‘’Emekleyerek başladı hayata ve ilk adımını attı. İlk adımları, ilk sözleri, ilk gülümsemesi, anne-baba deyişi alkışlandı. Yapabildiği bütün bu şeyler karşısında mutluluk duydu sevenleri. Sonra elinden tutulmadan yürümeyi, koşmayı öğrendi. O koşarken zaman da koştu ardı sıra, hatta zamana yetişmek mümkün olmadı hiç.

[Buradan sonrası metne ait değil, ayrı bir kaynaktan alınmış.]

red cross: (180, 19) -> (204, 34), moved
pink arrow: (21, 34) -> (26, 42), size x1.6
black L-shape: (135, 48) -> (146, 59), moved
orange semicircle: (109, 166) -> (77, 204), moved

Yaşlandı…Durmadan akıp giden zaman yapabildiklerini yapamaz hale getirdi. İşte o günden sonra, koluna birisi girmeden yürüyemediği o günden itibaren kimse adım atabildiği için onu alkışlamadı. İlk yürüdüğü zamanki kadar sevimli değildi çünkü. Zamana karşı yenik düşmüş bedeni, rahatça yemeğini dahi yiyemediği protez dişleri, dünyayı eskisi kadar net göremediği gözlükleri, kulağına taktığı kulaklığıyla artık sıkıcı bir bebekti o. Birlikte yaşadığı insanlar için yük olmaktan dolayı üzülen, eski gücünü kaybettiği için sinirlenen ve bazen kahreden bir psikoloji ile hayata karşı eski heyecanını kaybeden bir ihtiyardı şimdi. Başkalarına nazaran hayatın neresinde olduğunu çok iyi biliyordu. Şu andan itibaren itilip kakılmadan, acı çekmeden huzurlu ve mümkünse mutlu yaşamak, tecrübelerini birileri ile paylaşmak onlara fayda sağlamak istiyordu ömrünün son nefesine dek.”
Bu insanlar bizim annelerimiz babalarımız, büyükanne ve büyükbabalarımız; bizim yaşlılarımız, bizim değerlerimiz. Onların yaşam kalitesini arttırmak ve bakım ihtiyaçlarını karşılamak hepimizin hem bireysel hem toplumsal sorumluluğudur.